Il y a longtemps que je n'étais pas allée faire un tour Moyen-âge -hormis en zappant sur les chaînes détenues par Saint-Vincent Bolloré ou en tombant sur les propos d'un certain polémiste en train de vendre son livre ou de briguer l'Elysée, on ne sait pas trop- , et cela me manquait un peu. Heureusement "
La Dame de Blackingham" m'a offert l'occasion d'y retourner pour mon plus grand plaisir.
Direction l'Angleterre, donc, et le quatorzième siècle.
Nous sommes en l'an de grâce 1379.
Lady Kathryn, veuve de fraîche date, administre tant bien que mal le domaine de Blackingham que son époux tenait de son père à elle. Pour cette femme d'apparence un peu froide, un peu hautaine, la tâche n'a rien d'aisée. Entre l'intendant du domaine qui refuse de se soumettre à l'autorité d'une femme, le clergé qui ne cesse de la taxer jusqu'à l'étrangler, le shérif qui veut la contraindre à l'épouser (le consente... quoi?) afin de s'emparer de ses biens, elle ne s'en sort pas, pas vraiment. C'est à peine si elle peut compter sur ses fils, des jumeaux encore adolescents aussi différents l'un que l'autre que possible: quant Alfred est le digne fils de son père, jouisseur et violent, Colin, lui, est doux comme un agneau et passe son temps sur son luth quand il ne prie pas.
Finn est un enlumineur renommé. Il arrive à Norwich sur les ordres de l'abbé de Broomholm qui, souhaitant voir sa bibliothèque posséder un fleuron aussi beau que celui de Kells, requiert ses services pour enluminer l'évangile de
Saint-Jean. Comme il est nanti de sa fille, seize ans et des yeux à se damner, il ne peut loger à l'abbaye... Moyennant finance, l'abbé entreprend donc de les loger à Blackingham.
Comme il fallait s'y attendre, c'est là que les ennuis commencent d'autant qu'aux intrigues personnelles des personnages - haine et jalousie, amours interdites- viennent s'ajouter les soubresauts de la grande Histoire, les querelles politiques, les bouleversements religieux, l'intolérance et la foi, l'âpreté de la vie des serfs qui ne mangent pas toujours à leur faim et celle des femmes aussi, la soif de pouvoir et la cruauté des prélats de l'Eglise, les écrits de John Wycliffe, ce méconnu précurseur de la Réforme...
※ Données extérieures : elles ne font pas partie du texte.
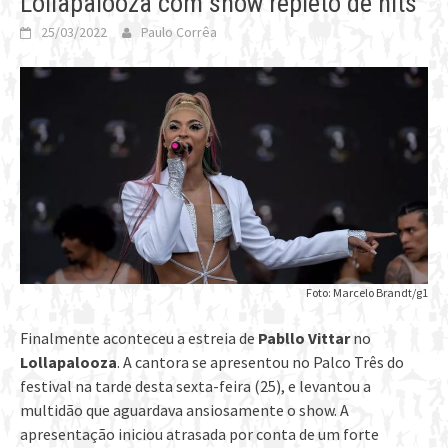
Lollapalooza com show repleto de hits
25/03/2022
Paulo Corrêa
Foto: Marcelo Brandt/g1
Finalmente aconteceu a estreia de
Pabllo Vittar
no
Lollapalooza
. A cantora se apresentou no Palco Três do
festival na tarde desta sexta-feira (25), e levantou a
multidão que aguardava ansiosamente o show. A
apresentação iniciou atrasada por conta de um forte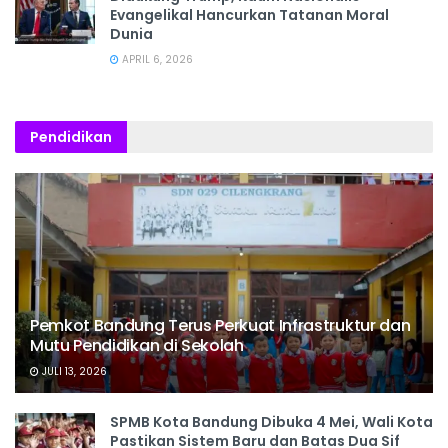
Evangelikal Hancurkan Tatanan Moral
Dunia
APRIL 6, 2026
Pendidikan
Pemkot Bandung Terus Perkuat Infrastruktur dan
Mutu Pendidikan di Sekolah
JULI 13, 2026
SPMB Kota Bandung Dibuka 4 Mei, Wali Kota
Pastikan Sistem Baru dan Batas Dua Sif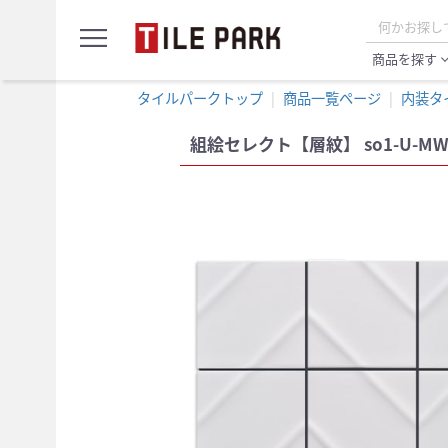
サ
menu
ン
プ
商品を探す
expand_
ル
カ
タイルパークトップ
商品一覧ページ
内装タ
ー
ト
組絵セレクト【層紋】 so1-U-MW / 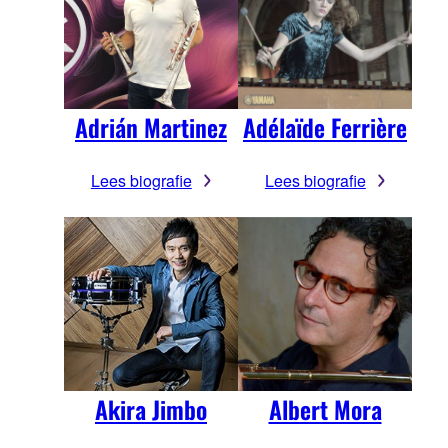
Adrián Martinez
Adélaïde Ferrière
Lees biografie
Lees biografie
Akira Jimbo
Albert Mora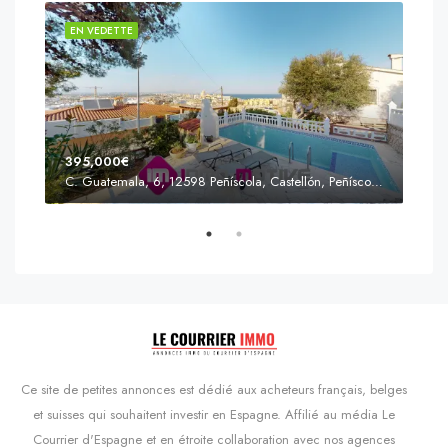
EN VEDETTE
EN 
395,000€
C. Guatemala, 6, 12598 Peñíscola, Castellón, Peñíscola, Communauté valencienne
Prix
s'Agaró, Castell d'Aro, Platja d'Aro i s'Agaró, Bas-Ampurdan, Gérone, Catalogne, 17248, Espagne, Castell d'Aro, Catalogne, Espagne
Ce site de petites annonces est dédié aux acheteurs français, belges
et suisses qui souhaitent investir en Espagne. Affilié au média Le
Courrier d'Espagne et en étroite collaboration avec nos agences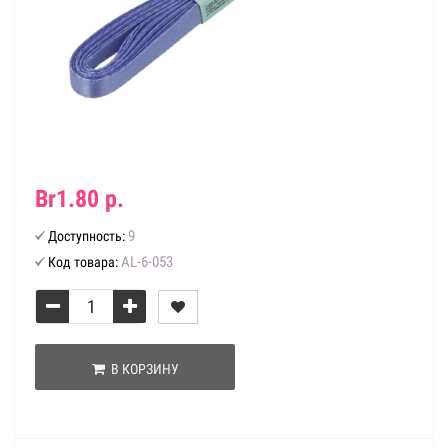
Br1.80 р.
9
Доступность:
AL-6-053
Код товара:
В КОРЗИНУ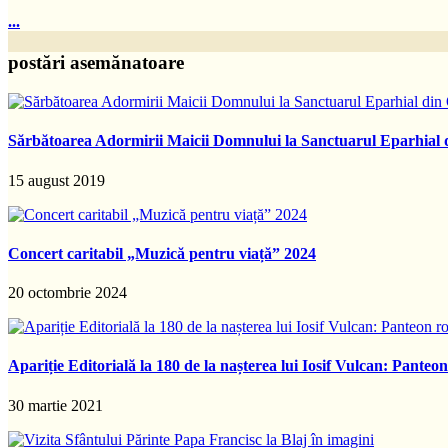
...
postări asemănatoare
Sărbătoarea Adormirii Maicii Domnului la Sanctuarul Eparhial
15 august 2019
Concert caritabil „Muzică pentru viață” 2024
20 octombrie 2024
Apariție Editorială la 180 de la nașterea lui Iosif Vulcan: Pante
30 martie 2021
Il en ressort un roman historique dans la plus pure tradition, mêlant personnages fictifs et personnages historiques, grands et petits événements et c'est absolument passionnant. Impossible de lâcher le roman avant de l'avoir terminé tant on est happé par ce qu'il conte, tant on se captive pour ce qui arrive aux personnages qui ont le bon goût d'être parfaitement imparfaits en ce qui concerne les premiers rôles et très attachants pour ce qui est des seconds rôles. Je pense à Mi-Tom, à Magda, à Agnès.
Par ailleurs, en sus de son aspect purement romanesque, "
La Dame de Blackingham" est un texte rigoureux, documenté qui donne à voir avec beaucoup de clarté une période historique complexe et troublée, qui ressort par exemple de l'oubli la figure intrigante, fascinante même de Julienne de Norwich (première femme de lettres à avoir écrit en langue "vulgaire", l'anglais ici) ou un penseur comme Wycliffe tout en nous immergeant avec talent dans la vie quotidienne de celles et ceux qui firent leur époque.
Certes, les histoires d'amour sont peut-être un peu attendues et on n'échappe pas à quelques clichés, surtout vis-à-vis des antagonistes de l'histoire, mais l'intrigue se défend et se défend bien: pas de mièvrerie à l'horizon, beaucoup d'amertume et de désenchantement et une fin... comme je les aime.